How Does FEGLI Work?

The Federal Employee Group Life Insurance (FEGLI)  policy falls in a category called “Group Term.” Group Term is a life insurance policy offered by employers to their employees.  You are covered for a set amount of coverage usually related to your salary, for as long as you work and continue to pay your premium in retirement.  To be eligible for the FEGLI program all you have to do is work for the Federal Government. Health is not an issue at all if you sign up when you first start employment. This makes it very attractive to those people with existing health problems.

If you want to take a deeper dive to learn more about what FEGLI is.

When you begin working for the Federal Government, you are automatically enrolled into the program. The plan that you get automatically is the “Basic” Plan which covers your salary plus 2 thousand dollars. The federal government partially pays for a portion of this. If you work for the Postal service, your Basic is completely free. The Basic plan also offers double the coverage for employees under the age of 35 with no additional cost. “Option A” is an option to add $10,000 of insurance. “Option B” allows you to add a multiple of your salary to insurance amount, up to five times.

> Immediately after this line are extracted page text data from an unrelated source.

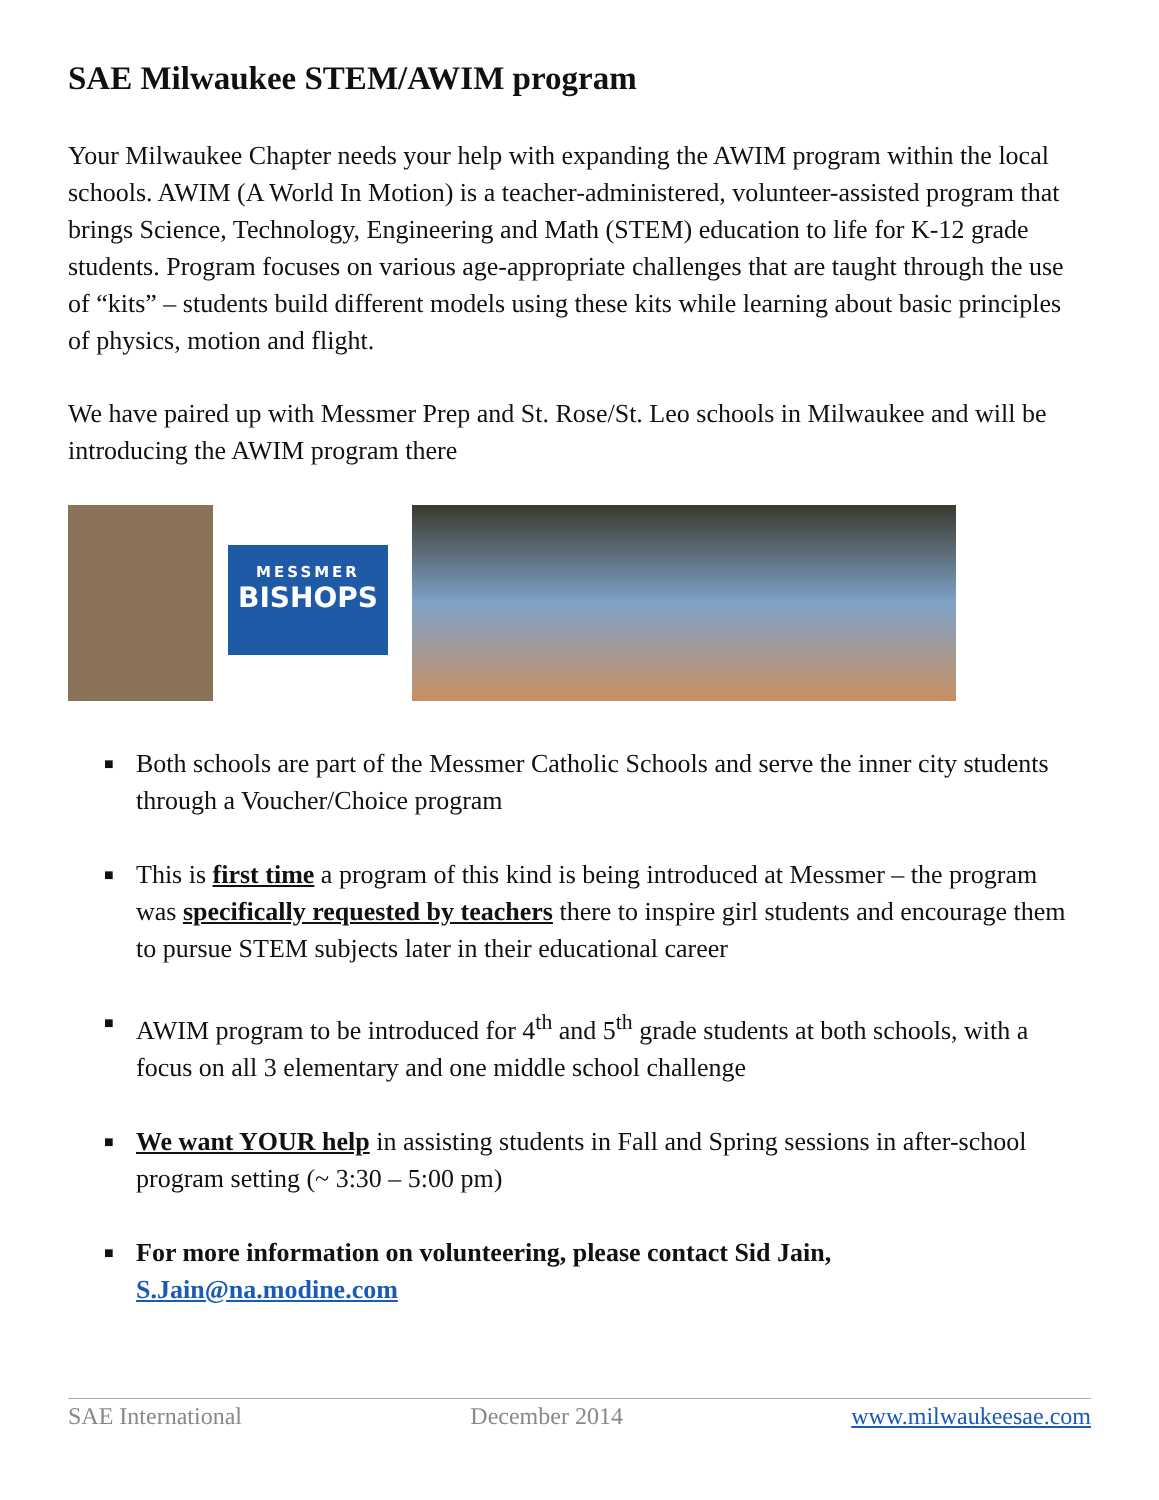SAE Milwaukee STEM/AWIM program
Your Milwaukee Chapter needs your help with expanding the AWIM program within the local schools. AWIM (A World In Motion) is a teacher-administered, volunteer-assisted program that brings Science, Technology, Engineering and Math (STEM) education to life for K-12 grade students. Program focuses on various age-appropriate challenges that are taught through the use of “kits” – students build different models using these kits while learning about basic principles of physics, motion and flight.
We have paired up with Messmer Prep and St. Rose/St. Leo schools in Milwaukee and will be introducing the AWIM program there
MESSMER
BISHOPS
■ Both schools are part of the Messmer Catholic Schools and serve the inner city students through a Voucher/Choice program
■ This is first time a program of this kind is being introduced at Messmer – the program was specifically requested by teachers there to inspire girl students and encourage them to pursue STEM subjects later in their educational career
■ AWIM program to be introduced for 4<sup>th</sup> and 5<sup>th</sup> grade students at both schools, with a focus on all 3 elementary and one middle school challenge
■ We want YOUR help in assisting students in Fall and Spring sessions in after-school program setting (~ 3:30 – 5:00 pm)
■ For more information on volunteering, please contact Sid Jain, S.Jain@na.modine.com
SAE International December 2014 www.milwaukeesae.com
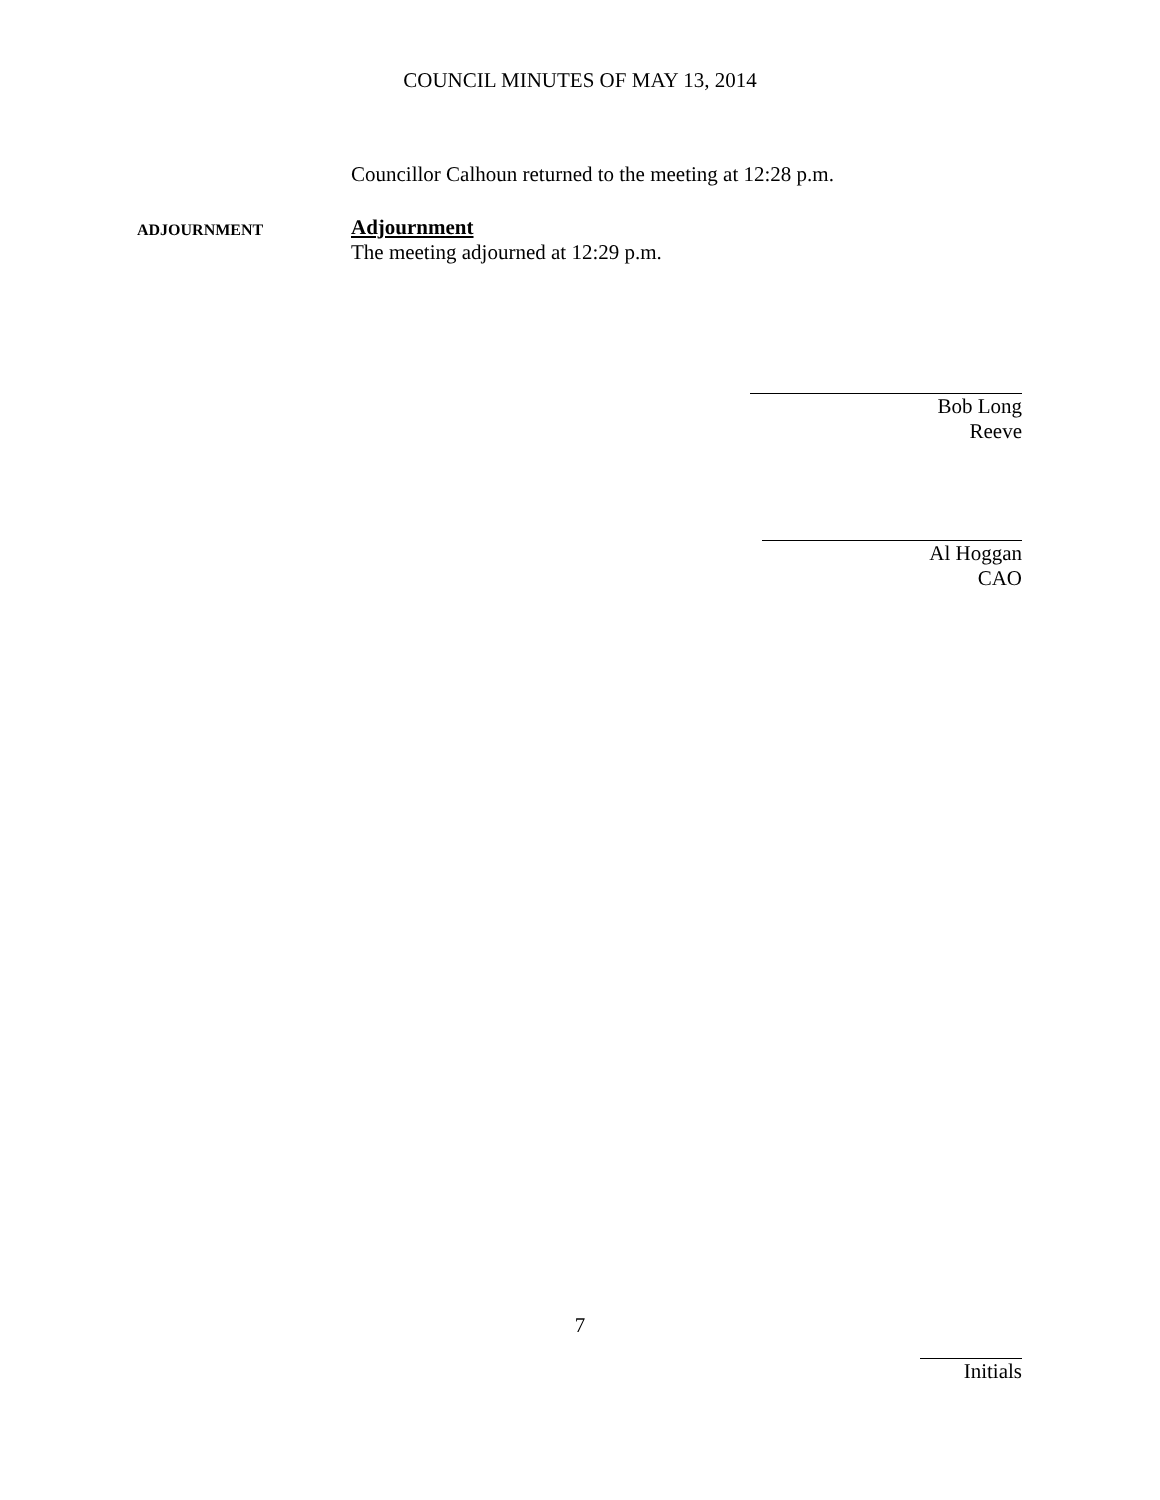COUNCIL MINUTES OF MAY 13, 2014
Councillor Calhoun returned to the meeting at 12:28 p.m.
ADJOURNMENT
Adjournment
The meeting adjourned at 12:29 p.m.
Bob Long
Reeve
Al Hoggan
CAO
7
Initials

Option B has very different pricing than the other options. Pricing is based on your current age and adjusts every five years. This 5-year adjustment is for ages ending in 5 and 0. This can get very costly the older you become as the premiums jump significantly doing your 50’s. An example of this is

Mary Age 50 making $100,000 a year

At 50 pays $55 a pay

At 55 pays $100 a pay

At age 60 pays $220 a pay  

Option C is the part of the plan that provides protection for your spouse and children. The protection is in multiples of $5,000 and $2,500. The spouse multiples are for $5,000 and the children $2,500. You can get up to 5x for each multiple.

You can increase FEGLI options during certain life events (Marriage, Childbirth, Adoption, etc.) as well as open enrollments. Open enrollments, however, are very rare and this should not be something that an employee waits for. In fact, one just passed in 2016. So the next one is likely far off.

The way to be proactive in this regard is to consult with a professional to see what your options are outside the government employee coverage. You can enroll in a private plan at any time no matter the life circumstances.